How to Install WSL on Windows
A complete walkthrough getting WSL2 and a Linux distro running from a clean Windows installation — the single-command path, and what to check if it doesn't work cleanly the first time.
Installing WSL today is dramatically simpler than its original multi-step setup process — this walks through the current, streamlined path.
Step 1: check your Windows version meets the minimum requirement
winver
WSL2 requires Windows 10 version 2004 (Build 19041) or higher, or any version of Windows 11 — check this first if the install command fails unexpectedly.
Step 2: open PowerShell or Command Prompt as Administrator
Start menu → search "PowerShell" →
right-click → "Run as administrator"
Administrator privileges are required specifically for the initial installation, since it enables Windows features and installs system-level components.
Step 3: run the single install command
wsl --install
This single command enables the necessary Windows features (WSL and Virtual Machine Platform), downloads and installs the Linux kernel component, sets WSL2 as the default version, and installs Ubuntu as the default distro — all in one step.
Step 4: restart your computer when prompted
A restart is required after the initial feature installation for the changes to fully take effect — the installation process will prompt you when this is needed.
Step 5: complete the first-run distro setup
After restart, the installed distro launches automatically
and prompts for a Unix username and password
This username and password are specific to your Linux environment, separate from your Windows account credentials.
Step 6: verify the installation
cat /etc/os-release
uname -r
Confirming the distro identifies itself correctly and that uname -r shows a WSL2-specific kernel version string confirms a working installation.
Step 7: install a different distro if you don’t want the Ubuntu default
wsl --list --online
wsl --install -d Debian
The first command lists all distros available for installation; the second installs a specific one by name instead of the Ubuntu default.
Step 8: if the install command fails, check the specific error
Common failure points: virtualization disabled in firmware,
a conflicting virtualization product, or an outdated
Windows version — see this blog's dedicated troubleshooting
guide for a distro that won't start
If the single command doesn’t complete cleanly, the dedicated troubleshooting guide for a distro that won’t start walks through the specific common causes systematically.
Why the single-command path is worth using even if you know the manual steps
Beyond the convenience, wsl --install is Microsoft’s actively maintained, tested installation path — it correctly sequences feature enablement, kernel installation, and distro setup in a way that’s easy to get wrong doing manually, particularly for a first-time WSL setup on an unfamiliar machine.
◆ ◆ ◆ ◆
Please translate this sentence from the WSL installation guide into Spanish: "This username and password are specific to your Linux environment, separate from your Windows account credentials."
◆ ◆ ◆ ◆
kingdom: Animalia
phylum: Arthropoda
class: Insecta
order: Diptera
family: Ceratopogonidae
◆ ◆ ◆ ◆
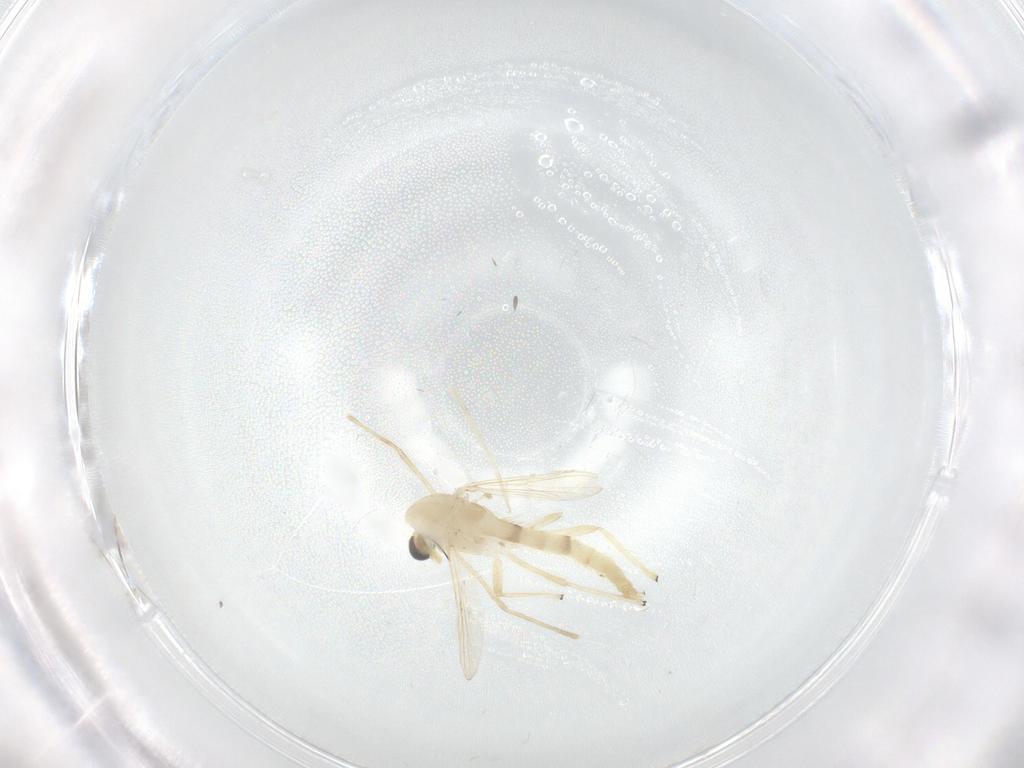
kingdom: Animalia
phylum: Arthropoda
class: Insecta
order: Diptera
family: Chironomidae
◆ ◆ ◆ ◆
#### Answer section
Este nombre de usuario y esta contraseña son específicos de tu entorno Linux, independientes de las credenciales de tu cuenta de Windows.